The pain that found me many Saturdays in Morgantown could follow me anywhere, from the crowded pit of a Rüfüs Du Sol concert to a campsite for two nested perfectly by West Virginia's Cranberry River. There was always someone to turn to. But it didn't always feel like it.
I started to call it my "original wound."
My therapist, who I need to return to, used to call it "mom and dad stuff."
I had a privileged childhood, in a sense. I never wanted for stuff and experiences. But I could have used more TLC.
My mom and I have only recently started to build a relationship.
On a cool evening this September, I went with her to an Alcoholics Anonymous meeting. The topic of the day was forgiveness, or, as one attendee put it, "live and let live."
It was my last night in our hometown, a coastal tourist trap that grows on you with age. The ever-present wind was whipping up sand in the parking lot. After the meeting, we sat in her car to talk. I can't remember ever doing that before.
She told me about her own original wound, a pain that came her way too young. She never learned to contend with it. She would choose alcohol, afraid to feel. Now she chooses faith.
I asked her if I could write about all this.
"I'm hoping maybe, it'll help someone," she replied.
I wonder about other people like me.
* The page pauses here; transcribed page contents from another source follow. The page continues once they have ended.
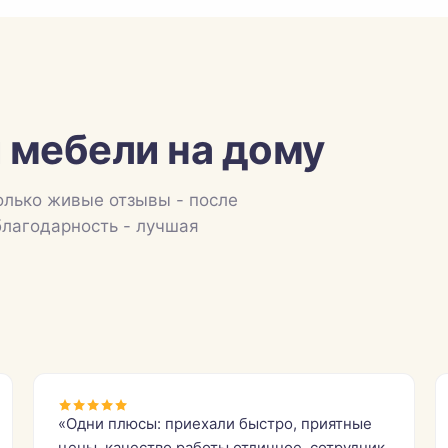
 мебели на дому
олько живые отзывы - после
благодарность - лучшая
«Одни плюсы: приехали быстро, приятные
цены, качество работы отличное, сотрудник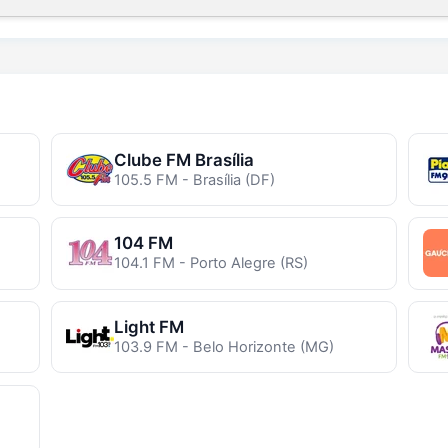
Clube FM Brasília
105.5 FM - Brasília (DF)
104 FM
104.1 FM - Porto Alegre (RS)
Light FM
103.9 FM - Belo Horizonte (MG)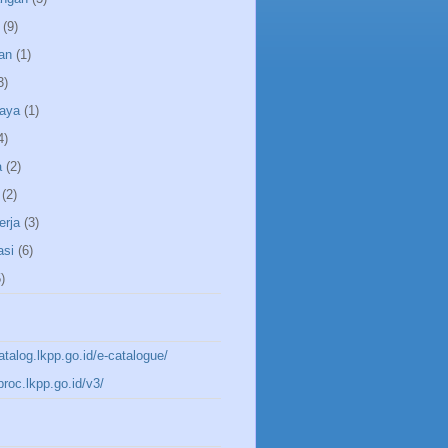
(9)
an
(1)
3)
aya
(1)
4)
a
(2)
(2)
erja
(3)
asi
(6)
)
katalog.lkpp.go.id/e-catalogue/
aproc.lkpp.go.id/v3/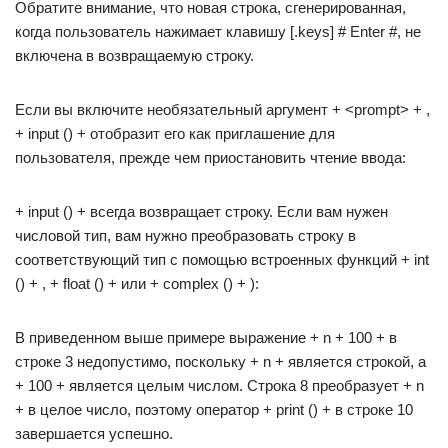
Обратите внимание, что новая строка, сгенерированная,
когда пользователь нажимает клавишу [.keys] # Enter #, не
включена в возвращаемую строку.
Если вы включите необязательный аргумент + <prompt> + ,
+ input () + отобразит его как приглашение для
пользователя, прежде чем приостановить чтение ввода:
+ input () + всегда возвращает строку. Если вам нужен
числовой тип, вам нужно преобразовать строку в
соответствующий тип с помощью встроенных функций + int
() + , + float () + или + complex () + ):
В приведенном выше примере выражение + n + 100 + в
строке 3 недопустимо, поскольку + n + является строкой, а
+ 100 + является целым числом. Строка 8 преобразует + n
+ в целое число, поэтому оператор + print () + в строке 10
завершается успешно.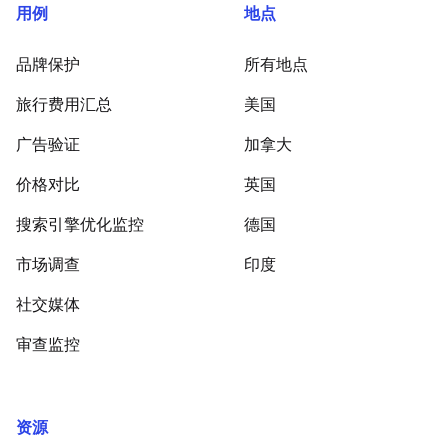
用例
地点
品牌保护
所有地点
旅行费用汇总
美国
广告验证
加拿大
价格对比
英国
搜索引擎优化监控
德国
市场调查
印度
社交媒体
审查监控
资源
Is it just a crisis of loneliness that we're facing, or is it also a crisis of faith — in ourselves, in the meaning that underpins existence, in each other?
My orchid grew a new trunk, followed by stems that made 15 flower buds, more than ever, followed by flower after flower, silky and smooth like sheets of cotton shining with a damp film.
Just when I started feeling outpaced by its recovery, all the flowers wilted. It was that time of year. But it grew a new leaf, and it's working on another.
It was always two steps forward and one step back.